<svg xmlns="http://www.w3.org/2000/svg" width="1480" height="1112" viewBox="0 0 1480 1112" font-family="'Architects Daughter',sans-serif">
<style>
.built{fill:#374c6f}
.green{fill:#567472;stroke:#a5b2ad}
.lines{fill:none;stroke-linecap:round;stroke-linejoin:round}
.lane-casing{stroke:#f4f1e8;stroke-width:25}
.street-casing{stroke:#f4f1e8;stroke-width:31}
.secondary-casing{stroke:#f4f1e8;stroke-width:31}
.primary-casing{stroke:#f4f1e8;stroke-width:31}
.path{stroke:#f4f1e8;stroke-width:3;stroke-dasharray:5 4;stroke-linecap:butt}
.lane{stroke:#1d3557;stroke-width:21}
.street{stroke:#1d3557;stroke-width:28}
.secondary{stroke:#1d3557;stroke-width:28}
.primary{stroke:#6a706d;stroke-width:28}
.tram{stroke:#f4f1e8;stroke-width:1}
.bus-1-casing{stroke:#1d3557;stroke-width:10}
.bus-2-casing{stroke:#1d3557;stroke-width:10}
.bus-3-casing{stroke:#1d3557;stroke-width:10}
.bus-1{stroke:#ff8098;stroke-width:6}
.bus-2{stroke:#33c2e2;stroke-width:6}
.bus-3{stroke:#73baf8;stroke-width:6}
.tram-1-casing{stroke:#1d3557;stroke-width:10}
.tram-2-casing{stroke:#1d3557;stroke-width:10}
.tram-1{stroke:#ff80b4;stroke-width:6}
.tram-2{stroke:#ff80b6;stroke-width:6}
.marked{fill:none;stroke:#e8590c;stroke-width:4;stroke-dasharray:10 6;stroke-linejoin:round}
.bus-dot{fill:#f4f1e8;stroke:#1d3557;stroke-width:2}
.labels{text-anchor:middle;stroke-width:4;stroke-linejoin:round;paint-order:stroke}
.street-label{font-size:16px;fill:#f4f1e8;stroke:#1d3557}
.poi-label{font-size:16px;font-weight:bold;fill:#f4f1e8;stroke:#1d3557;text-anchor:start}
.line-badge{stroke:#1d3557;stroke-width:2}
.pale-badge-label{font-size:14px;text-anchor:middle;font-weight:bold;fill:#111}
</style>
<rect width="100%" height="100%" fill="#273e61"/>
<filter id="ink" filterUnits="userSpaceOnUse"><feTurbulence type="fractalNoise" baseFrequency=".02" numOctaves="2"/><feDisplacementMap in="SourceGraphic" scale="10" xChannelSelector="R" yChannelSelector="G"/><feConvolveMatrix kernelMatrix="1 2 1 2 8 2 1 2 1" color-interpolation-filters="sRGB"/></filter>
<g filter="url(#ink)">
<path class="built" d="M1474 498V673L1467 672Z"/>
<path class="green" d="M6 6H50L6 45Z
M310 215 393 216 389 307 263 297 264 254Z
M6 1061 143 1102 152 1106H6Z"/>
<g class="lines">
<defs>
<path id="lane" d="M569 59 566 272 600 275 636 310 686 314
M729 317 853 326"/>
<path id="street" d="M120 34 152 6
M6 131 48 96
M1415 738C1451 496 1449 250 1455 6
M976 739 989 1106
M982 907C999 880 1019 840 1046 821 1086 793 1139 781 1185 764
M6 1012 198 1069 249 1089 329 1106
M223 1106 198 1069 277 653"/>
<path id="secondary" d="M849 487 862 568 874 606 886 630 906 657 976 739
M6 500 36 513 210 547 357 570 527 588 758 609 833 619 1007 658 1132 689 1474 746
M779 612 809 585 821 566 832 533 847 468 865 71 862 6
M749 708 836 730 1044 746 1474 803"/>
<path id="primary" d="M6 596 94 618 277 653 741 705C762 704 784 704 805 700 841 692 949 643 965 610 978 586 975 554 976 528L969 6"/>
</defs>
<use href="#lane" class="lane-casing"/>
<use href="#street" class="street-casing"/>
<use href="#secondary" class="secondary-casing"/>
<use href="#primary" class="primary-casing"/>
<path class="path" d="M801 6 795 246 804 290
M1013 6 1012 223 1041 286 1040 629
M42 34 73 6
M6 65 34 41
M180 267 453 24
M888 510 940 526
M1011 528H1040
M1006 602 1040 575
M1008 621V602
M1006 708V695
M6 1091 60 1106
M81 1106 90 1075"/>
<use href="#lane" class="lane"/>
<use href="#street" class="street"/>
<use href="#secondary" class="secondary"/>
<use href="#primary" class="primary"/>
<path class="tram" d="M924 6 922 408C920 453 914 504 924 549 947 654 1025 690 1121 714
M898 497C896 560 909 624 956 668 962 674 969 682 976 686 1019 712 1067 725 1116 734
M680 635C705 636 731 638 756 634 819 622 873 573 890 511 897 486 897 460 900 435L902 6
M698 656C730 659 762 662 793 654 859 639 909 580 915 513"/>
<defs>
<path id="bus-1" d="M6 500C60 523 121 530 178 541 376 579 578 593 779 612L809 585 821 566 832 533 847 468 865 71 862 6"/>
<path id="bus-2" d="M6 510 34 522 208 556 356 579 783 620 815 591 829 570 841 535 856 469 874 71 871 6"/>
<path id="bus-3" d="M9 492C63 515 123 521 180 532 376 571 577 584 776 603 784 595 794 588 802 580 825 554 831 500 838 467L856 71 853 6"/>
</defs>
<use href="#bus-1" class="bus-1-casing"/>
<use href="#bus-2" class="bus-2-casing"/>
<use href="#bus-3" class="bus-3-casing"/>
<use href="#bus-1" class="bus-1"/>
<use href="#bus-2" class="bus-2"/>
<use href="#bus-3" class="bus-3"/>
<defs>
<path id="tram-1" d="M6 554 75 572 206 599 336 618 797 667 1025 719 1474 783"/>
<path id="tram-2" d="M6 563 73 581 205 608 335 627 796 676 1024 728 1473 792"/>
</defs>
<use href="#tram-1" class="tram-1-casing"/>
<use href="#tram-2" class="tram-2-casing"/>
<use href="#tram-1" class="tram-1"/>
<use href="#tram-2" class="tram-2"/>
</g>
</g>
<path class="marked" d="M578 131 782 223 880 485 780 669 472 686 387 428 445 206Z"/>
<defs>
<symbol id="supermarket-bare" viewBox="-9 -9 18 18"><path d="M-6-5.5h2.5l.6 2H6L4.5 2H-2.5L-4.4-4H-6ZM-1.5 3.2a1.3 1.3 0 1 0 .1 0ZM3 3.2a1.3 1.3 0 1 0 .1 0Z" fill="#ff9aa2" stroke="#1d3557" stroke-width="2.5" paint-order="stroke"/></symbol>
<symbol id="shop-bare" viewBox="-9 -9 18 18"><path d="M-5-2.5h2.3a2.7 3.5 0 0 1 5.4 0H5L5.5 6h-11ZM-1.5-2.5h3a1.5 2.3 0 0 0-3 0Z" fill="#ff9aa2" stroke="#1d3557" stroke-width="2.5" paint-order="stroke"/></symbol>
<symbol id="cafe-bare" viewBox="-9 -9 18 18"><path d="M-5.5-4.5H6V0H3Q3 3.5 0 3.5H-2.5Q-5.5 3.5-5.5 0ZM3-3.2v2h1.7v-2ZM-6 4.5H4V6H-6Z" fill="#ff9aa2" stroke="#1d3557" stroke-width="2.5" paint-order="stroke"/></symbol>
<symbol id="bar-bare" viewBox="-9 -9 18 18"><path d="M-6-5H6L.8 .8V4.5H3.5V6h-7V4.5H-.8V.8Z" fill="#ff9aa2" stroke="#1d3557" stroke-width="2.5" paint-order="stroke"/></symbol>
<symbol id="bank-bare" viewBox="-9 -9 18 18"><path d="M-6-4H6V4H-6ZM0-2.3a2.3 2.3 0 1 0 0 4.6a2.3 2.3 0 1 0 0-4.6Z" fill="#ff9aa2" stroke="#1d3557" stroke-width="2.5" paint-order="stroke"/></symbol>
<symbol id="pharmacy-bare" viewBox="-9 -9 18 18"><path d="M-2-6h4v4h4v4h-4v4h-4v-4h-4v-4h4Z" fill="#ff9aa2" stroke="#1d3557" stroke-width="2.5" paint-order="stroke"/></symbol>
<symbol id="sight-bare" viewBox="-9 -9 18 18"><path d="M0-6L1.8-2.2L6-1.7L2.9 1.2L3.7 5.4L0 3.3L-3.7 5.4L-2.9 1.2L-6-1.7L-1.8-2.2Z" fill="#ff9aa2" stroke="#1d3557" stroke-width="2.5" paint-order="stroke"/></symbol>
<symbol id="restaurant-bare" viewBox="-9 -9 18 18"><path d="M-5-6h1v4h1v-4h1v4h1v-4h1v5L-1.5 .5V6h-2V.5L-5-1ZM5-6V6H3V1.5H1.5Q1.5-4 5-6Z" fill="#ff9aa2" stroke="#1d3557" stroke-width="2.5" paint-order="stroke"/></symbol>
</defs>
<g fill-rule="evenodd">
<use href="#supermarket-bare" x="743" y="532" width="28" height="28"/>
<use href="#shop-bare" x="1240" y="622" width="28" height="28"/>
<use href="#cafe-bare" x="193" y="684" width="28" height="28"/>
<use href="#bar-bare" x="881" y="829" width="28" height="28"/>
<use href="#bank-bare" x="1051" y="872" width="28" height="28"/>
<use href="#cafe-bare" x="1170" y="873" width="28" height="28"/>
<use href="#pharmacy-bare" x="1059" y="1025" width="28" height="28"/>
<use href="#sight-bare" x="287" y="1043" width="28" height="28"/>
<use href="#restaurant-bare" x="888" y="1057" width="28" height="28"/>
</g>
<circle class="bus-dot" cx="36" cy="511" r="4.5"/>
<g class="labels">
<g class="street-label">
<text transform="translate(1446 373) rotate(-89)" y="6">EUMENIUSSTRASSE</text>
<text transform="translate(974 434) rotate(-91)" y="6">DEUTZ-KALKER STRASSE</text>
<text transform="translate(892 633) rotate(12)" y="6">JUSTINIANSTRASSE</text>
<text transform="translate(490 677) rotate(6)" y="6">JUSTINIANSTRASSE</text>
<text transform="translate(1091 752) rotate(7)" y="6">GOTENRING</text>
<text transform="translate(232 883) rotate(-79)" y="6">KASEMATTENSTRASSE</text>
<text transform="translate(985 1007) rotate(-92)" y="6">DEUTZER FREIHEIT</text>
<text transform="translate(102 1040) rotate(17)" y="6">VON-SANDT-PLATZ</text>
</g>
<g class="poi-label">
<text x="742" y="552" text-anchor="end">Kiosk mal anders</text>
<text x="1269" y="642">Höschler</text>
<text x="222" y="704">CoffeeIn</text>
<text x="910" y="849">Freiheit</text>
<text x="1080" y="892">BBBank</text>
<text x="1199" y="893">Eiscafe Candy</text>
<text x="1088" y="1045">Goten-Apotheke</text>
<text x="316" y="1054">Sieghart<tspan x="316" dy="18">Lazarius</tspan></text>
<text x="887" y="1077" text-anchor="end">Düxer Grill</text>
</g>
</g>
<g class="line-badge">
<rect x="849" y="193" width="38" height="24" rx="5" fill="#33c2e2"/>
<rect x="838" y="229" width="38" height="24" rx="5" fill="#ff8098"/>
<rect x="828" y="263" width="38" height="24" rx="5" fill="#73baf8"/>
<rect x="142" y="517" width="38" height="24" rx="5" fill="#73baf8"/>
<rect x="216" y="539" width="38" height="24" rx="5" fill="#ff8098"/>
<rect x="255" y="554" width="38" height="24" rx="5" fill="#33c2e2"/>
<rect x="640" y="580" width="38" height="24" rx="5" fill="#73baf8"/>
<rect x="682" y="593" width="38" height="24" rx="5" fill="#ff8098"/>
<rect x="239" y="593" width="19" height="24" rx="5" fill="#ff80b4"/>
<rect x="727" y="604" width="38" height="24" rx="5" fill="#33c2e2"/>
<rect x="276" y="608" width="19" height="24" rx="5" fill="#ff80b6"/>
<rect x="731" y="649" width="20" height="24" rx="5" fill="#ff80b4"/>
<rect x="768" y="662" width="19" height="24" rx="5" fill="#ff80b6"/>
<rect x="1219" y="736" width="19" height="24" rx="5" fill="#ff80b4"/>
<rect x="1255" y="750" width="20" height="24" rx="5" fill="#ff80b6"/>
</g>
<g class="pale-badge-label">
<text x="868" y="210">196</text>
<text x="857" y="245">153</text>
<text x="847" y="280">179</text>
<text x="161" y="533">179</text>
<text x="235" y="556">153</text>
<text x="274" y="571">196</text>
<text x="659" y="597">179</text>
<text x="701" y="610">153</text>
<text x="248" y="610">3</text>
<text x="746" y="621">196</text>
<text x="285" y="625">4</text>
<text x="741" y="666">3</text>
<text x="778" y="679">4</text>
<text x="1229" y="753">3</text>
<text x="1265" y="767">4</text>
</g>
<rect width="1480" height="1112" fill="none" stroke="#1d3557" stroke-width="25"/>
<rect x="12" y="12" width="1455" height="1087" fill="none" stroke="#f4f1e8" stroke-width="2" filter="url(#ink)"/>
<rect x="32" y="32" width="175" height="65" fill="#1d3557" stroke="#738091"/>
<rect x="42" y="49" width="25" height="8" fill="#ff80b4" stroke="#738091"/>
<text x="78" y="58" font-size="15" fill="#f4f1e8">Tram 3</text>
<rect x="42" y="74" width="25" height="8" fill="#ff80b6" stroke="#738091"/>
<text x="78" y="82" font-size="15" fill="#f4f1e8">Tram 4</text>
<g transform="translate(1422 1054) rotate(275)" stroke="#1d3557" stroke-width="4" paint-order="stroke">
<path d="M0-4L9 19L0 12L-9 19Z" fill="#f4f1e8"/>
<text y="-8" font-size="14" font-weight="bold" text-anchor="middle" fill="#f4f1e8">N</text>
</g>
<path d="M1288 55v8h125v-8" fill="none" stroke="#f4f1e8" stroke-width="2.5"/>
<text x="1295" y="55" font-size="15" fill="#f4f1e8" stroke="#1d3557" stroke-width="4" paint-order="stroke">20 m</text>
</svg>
|---|
## Requirement:
Where a line of the data above includes the string "lines", pull it out.

## Problem solution:
.lines{fill:none;stroke-linecap:round;stroke-linejoin:round}
<g class="lines">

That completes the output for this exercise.